# Amazing mediaeval towns and villages



## Brian G Turner (May 20, 2013)

Loved these pictures, especially the unusual ones from Chios.
http://ellerg.blogspot.co.uk/2010/05/picturesque-european-towns.html

Just in case it helps anyone visualise their own mediaeval worlds better. How you'd describe them, though, is another thing!


----------



## The Judge (May 20, 2013)

Ah-ha!  I've been to Stein am Rhein -- a glorious place to visit, if anyone has the chance.


----------



## Mouse (May 20, 2013)

Super pretty. But where's Dunster? Pah.


----------



## Nerds_feather (May 20, 2013)

Beautiful!

I had the good fortune to live in Dubrovnik, Croatia for a while--another medieval gem.


----------



## Allegra (May 20, 2013)

The Judge said:


> Ah-ha!  I've been to Stein am Rhein -- a glorious place to visit, if anyone has the chance.

### Records supplied
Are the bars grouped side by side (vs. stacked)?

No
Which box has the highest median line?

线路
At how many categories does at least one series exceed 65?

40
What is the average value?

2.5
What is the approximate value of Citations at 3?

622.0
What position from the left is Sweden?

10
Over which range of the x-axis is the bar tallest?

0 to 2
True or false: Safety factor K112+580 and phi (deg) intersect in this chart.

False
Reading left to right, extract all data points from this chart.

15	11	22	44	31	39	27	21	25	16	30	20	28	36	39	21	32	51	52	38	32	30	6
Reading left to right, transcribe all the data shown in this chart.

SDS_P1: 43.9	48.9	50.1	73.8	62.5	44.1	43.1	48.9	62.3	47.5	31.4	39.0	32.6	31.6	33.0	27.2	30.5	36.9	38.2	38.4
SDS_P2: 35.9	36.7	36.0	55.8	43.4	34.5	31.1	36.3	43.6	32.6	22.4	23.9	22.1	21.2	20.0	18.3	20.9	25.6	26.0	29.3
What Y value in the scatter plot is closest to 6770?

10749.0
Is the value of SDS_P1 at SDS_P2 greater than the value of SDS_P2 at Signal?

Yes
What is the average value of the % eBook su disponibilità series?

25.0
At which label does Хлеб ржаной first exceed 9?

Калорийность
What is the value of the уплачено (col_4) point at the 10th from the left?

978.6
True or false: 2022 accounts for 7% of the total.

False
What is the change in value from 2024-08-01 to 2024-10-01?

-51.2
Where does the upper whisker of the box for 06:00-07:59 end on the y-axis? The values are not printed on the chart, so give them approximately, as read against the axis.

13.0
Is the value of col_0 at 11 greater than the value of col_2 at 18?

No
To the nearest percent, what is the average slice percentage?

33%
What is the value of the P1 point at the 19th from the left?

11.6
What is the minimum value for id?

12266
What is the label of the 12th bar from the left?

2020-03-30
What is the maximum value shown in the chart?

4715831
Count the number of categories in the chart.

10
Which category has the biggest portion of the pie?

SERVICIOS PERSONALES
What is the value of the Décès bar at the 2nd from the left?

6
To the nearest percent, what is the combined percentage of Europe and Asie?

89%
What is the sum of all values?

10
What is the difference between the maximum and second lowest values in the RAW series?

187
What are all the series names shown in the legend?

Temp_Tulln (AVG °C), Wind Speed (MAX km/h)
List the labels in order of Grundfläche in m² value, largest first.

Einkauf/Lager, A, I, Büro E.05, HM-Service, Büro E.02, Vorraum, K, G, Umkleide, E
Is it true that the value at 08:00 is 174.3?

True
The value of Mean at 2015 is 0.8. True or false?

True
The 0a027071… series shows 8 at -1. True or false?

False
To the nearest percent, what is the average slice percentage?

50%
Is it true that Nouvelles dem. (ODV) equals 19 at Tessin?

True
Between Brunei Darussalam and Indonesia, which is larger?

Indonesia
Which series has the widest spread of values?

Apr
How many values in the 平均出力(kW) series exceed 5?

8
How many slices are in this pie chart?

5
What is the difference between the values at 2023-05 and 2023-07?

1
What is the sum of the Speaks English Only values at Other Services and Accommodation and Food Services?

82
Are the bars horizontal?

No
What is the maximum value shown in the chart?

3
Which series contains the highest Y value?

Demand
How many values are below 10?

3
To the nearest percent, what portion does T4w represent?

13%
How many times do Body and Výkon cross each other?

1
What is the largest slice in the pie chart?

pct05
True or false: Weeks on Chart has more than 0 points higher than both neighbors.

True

### Task instructions
1. In the thread about mediaeval towns, where did Nerds_feather live for a while?
2. Carry on the forum thread about mediaeval towns from its last line, starting with Allegra's reply.

### Per-task outputs
1. Dubrovnik, Croatia.

2.
 
Me too! Walking in those streets were like walking on a movie set. lovely pictures. I envy people who live in those century old pretty houses.


----------



## Gramm838 (May 20, 2013)

I lived in Hameln in Germany for nearly 5 years and that's still got it's medieval town centre..but don't forget our own Oxford town centre - the colleges and the surrounding street layouts haven't changed much since the 13thC (and Merton College's Old Law Library is the oldest original Library still in use in the world - built in 1342)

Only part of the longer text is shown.